**Instructions to follow**
Please find every line of the listing below where "shift" occurs and copy it.
=== Provided material ===
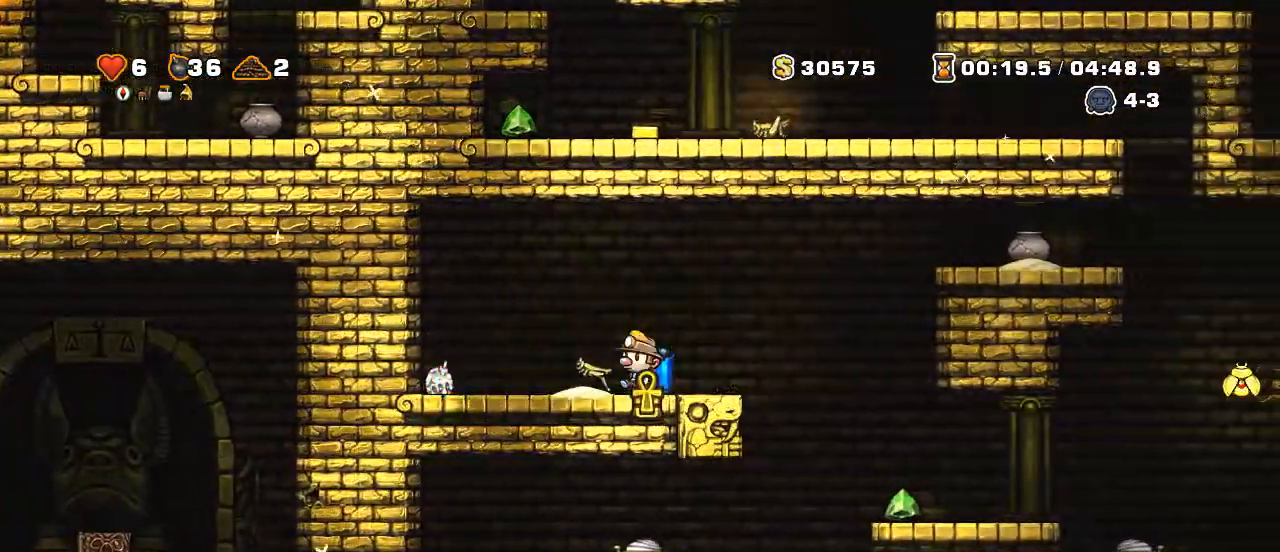
{"keys": ["down", "z"]}
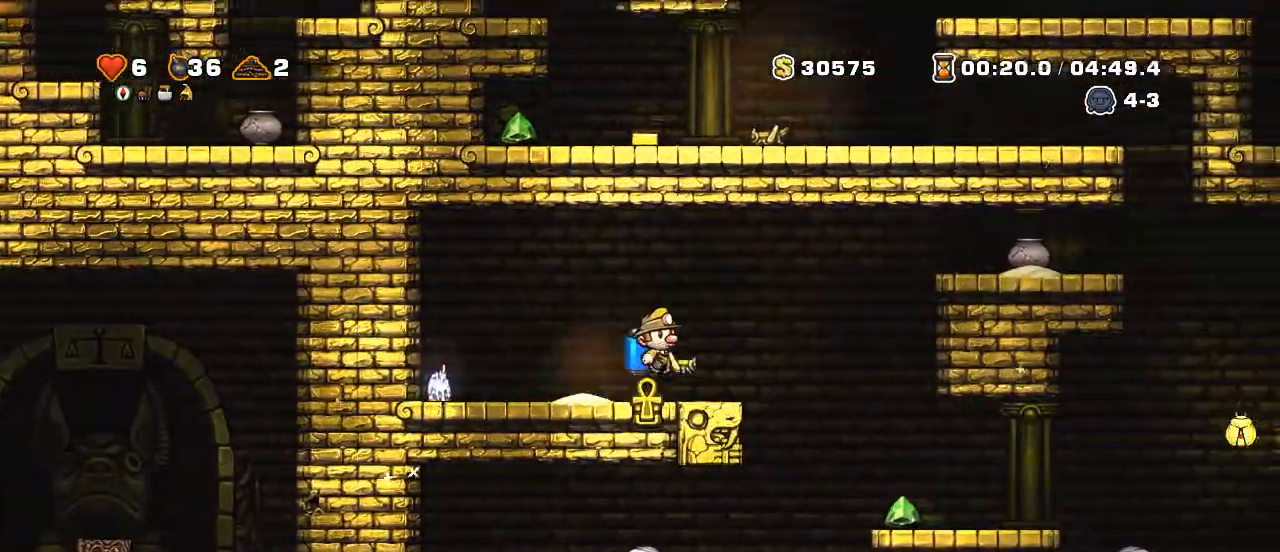
{"keys": [], "events": [[50, "z", "up"], [150, "x", "down"], [250, "x", "up"], [300, "down", "up"]]}
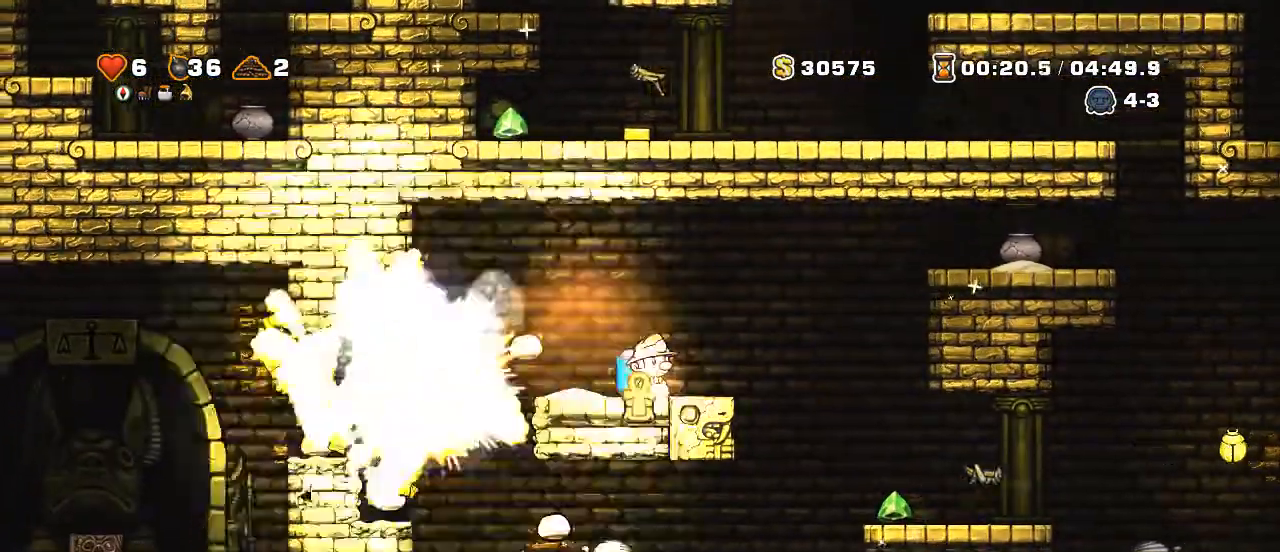
{"keys": ["left", "shift"], "events": [[400, "left", "down"], [400, "shift", "down"]]}
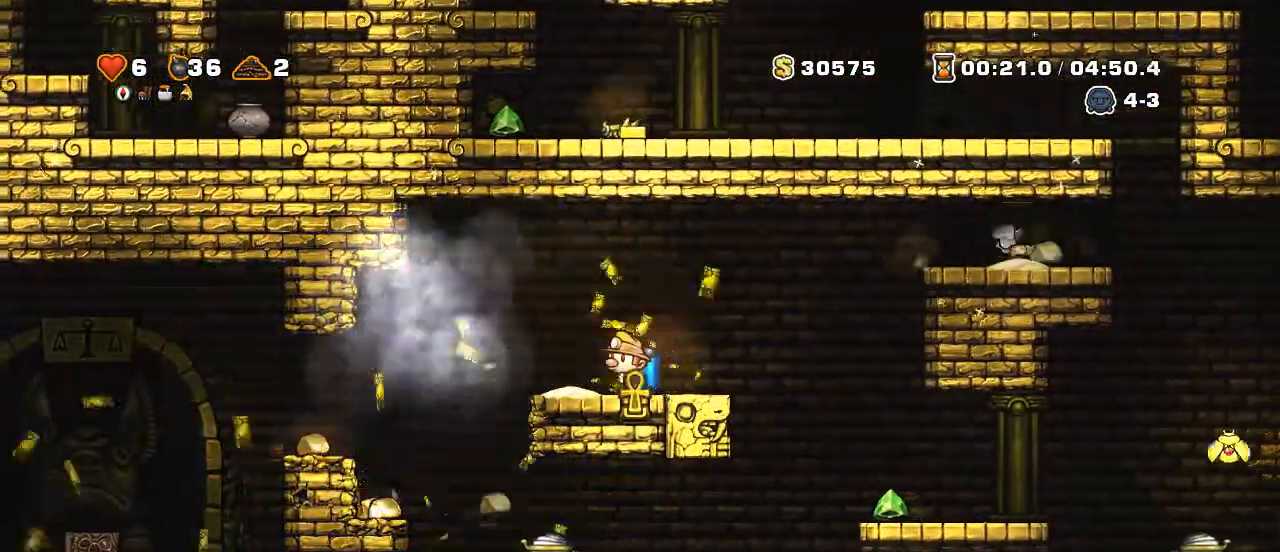
{"keys": ["left", "shift", "z"], "events": [[450, "z", "down"]]}
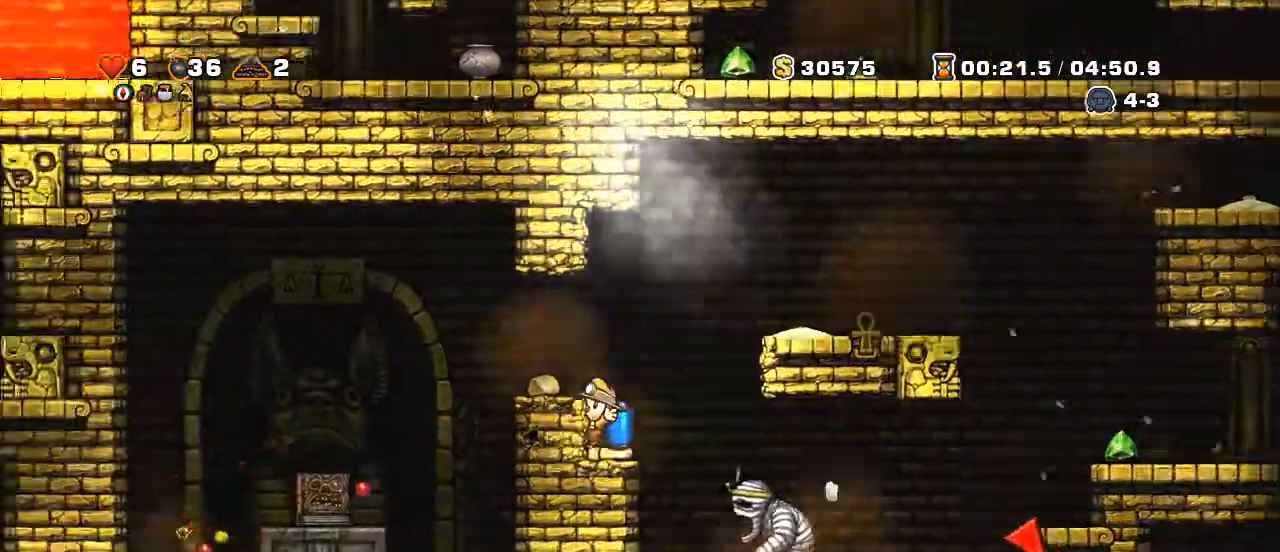
{"keys": ["left", "shift"]}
===
**Result**
{"keys": ["left", "shift"], "events": [[400, "left", "down"], [400, "shift", "down"]]}
{"keys": ["left", "shift", "z"], "events": [[450, "z", "down"]]}
{"keys": ["left", "shift"]}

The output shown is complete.